DIRECTIONS. Please show all lines of the records that include "cartes".

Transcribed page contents
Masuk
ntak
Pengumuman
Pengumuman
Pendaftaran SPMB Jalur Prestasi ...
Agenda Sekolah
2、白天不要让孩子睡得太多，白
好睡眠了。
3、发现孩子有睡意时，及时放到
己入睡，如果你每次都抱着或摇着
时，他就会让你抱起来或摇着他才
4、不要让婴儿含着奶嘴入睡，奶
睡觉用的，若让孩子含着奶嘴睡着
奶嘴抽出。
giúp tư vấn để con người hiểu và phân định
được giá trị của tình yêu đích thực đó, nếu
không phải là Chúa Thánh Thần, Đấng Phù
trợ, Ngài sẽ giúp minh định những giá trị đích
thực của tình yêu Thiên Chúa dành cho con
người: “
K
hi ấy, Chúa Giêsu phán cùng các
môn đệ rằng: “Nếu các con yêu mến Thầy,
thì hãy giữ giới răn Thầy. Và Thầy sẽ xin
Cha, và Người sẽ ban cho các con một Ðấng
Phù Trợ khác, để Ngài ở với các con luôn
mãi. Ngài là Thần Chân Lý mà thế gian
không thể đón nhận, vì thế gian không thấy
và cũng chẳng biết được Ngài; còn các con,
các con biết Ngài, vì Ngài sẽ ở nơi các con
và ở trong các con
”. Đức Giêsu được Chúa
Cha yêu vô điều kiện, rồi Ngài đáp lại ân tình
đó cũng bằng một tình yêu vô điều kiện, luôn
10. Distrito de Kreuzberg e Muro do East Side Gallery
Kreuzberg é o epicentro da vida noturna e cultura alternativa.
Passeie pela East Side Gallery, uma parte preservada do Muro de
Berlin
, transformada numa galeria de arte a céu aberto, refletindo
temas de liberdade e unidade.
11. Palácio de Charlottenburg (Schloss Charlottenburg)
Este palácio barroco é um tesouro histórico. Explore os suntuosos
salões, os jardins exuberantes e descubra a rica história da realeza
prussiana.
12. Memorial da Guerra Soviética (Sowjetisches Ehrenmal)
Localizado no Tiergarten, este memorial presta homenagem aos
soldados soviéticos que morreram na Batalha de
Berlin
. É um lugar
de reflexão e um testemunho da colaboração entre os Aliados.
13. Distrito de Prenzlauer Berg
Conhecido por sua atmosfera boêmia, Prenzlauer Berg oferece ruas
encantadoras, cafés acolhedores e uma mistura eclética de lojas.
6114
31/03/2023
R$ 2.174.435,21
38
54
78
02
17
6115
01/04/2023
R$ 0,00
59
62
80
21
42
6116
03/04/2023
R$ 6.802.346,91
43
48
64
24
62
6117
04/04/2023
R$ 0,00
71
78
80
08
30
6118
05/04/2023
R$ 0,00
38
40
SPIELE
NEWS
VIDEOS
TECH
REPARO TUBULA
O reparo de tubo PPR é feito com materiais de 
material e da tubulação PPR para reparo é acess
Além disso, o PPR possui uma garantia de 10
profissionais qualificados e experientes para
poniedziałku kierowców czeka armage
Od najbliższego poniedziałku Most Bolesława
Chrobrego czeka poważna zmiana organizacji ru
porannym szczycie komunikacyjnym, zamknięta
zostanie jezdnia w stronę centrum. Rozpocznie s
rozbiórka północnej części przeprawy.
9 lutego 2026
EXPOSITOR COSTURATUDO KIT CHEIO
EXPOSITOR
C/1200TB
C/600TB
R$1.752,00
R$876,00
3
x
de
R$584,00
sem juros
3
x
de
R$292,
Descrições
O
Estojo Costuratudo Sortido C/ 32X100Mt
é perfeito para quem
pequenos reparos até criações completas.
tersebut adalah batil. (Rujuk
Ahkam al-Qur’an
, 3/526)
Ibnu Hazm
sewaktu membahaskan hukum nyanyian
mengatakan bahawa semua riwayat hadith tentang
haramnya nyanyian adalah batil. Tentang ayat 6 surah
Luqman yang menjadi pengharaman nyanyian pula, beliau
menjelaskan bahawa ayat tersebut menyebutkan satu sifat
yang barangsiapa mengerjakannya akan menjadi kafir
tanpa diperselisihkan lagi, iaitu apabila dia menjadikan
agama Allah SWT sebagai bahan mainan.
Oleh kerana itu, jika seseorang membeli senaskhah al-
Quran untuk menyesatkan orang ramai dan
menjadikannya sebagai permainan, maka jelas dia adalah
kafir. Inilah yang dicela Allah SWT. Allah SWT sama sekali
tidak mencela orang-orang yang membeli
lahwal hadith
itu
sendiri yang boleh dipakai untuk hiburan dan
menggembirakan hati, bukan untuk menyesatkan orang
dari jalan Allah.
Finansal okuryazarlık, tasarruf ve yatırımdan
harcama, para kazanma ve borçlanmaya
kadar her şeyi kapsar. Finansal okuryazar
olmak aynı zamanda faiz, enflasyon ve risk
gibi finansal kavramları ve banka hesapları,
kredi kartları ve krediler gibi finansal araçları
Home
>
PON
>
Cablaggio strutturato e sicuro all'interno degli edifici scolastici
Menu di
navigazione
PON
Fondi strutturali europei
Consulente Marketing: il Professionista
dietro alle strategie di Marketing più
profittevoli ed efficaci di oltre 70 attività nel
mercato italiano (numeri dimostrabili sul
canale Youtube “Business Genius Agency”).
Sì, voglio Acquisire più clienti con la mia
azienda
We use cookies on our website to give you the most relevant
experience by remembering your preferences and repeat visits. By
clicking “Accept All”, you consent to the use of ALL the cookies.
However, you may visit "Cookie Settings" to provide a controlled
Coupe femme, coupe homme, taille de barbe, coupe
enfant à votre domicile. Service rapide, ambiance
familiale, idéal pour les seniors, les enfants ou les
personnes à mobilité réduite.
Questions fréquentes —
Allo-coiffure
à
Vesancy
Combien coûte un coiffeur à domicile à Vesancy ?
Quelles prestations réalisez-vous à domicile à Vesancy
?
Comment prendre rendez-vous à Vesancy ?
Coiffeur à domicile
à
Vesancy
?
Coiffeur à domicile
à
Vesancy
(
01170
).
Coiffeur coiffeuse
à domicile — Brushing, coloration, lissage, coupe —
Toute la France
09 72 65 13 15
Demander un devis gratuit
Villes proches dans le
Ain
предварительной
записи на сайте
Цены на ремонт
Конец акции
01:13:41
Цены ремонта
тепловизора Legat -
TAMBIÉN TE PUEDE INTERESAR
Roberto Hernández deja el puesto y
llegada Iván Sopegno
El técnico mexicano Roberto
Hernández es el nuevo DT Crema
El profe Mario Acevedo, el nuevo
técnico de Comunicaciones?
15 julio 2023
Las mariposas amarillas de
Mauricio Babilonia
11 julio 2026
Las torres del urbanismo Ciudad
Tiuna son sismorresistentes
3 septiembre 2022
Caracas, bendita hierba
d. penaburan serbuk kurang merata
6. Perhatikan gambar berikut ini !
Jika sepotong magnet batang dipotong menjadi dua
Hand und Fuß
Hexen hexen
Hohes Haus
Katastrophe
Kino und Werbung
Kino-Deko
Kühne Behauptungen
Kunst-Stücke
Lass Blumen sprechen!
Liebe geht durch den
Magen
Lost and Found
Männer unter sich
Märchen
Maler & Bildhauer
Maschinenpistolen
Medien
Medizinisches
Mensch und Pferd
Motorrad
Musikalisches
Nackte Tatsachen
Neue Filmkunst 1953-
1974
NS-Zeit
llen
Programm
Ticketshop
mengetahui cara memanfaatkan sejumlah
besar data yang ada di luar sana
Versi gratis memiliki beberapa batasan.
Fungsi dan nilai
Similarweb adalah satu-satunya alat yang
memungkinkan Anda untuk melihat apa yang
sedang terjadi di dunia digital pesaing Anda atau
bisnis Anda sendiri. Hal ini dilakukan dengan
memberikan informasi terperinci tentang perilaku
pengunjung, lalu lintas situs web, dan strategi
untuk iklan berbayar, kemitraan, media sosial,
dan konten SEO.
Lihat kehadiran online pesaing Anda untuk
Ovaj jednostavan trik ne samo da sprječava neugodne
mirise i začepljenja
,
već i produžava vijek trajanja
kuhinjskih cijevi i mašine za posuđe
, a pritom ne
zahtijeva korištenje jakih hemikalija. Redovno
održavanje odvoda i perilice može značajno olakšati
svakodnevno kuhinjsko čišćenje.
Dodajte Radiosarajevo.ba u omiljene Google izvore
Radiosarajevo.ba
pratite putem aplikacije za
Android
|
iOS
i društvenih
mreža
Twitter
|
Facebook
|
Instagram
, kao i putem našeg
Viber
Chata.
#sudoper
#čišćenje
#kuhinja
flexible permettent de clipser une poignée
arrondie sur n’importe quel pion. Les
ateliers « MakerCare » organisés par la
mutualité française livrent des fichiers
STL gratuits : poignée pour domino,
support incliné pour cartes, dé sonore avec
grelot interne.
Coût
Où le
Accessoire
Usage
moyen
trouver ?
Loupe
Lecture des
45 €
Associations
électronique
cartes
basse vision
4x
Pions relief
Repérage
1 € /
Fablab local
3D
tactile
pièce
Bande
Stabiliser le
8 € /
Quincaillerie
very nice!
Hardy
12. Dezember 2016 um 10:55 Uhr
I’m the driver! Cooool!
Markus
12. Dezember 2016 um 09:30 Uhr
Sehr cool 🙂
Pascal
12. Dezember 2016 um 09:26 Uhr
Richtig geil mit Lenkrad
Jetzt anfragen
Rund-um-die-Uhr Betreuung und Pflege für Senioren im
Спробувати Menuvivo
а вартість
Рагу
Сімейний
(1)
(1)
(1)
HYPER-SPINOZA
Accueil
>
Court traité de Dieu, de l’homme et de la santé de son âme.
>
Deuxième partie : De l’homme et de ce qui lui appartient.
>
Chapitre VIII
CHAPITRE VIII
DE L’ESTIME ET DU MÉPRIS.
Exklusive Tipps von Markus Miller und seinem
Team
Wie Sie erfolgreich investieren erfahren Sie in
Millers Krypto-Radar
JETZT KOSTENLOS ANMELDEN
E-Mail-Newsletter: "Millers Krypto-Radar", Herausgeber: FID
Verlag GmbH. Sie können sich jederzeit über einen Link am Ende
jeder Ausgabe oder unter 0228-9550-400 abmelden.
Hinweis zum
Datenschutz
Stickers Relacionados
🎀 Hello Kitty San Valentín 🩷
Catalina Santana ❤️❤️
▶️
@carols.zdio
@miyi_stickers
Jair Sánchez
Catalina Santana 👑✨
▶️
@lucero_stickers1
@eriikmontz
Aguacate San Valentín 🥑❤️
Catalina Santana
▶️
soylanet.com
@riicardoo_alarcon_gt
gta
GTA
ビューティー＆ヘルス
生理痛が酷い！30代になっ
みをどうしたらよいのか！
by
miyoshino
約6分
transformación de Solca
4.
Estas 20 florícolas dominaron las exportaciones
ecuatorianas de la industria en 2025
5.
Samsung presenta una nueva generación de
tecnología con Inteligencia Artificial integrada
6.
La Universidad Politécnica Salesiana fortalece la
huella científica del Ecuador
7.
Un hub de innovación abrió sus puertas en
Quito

OUTPUT.
support incliné pour cartes, dé sonore avec
cartes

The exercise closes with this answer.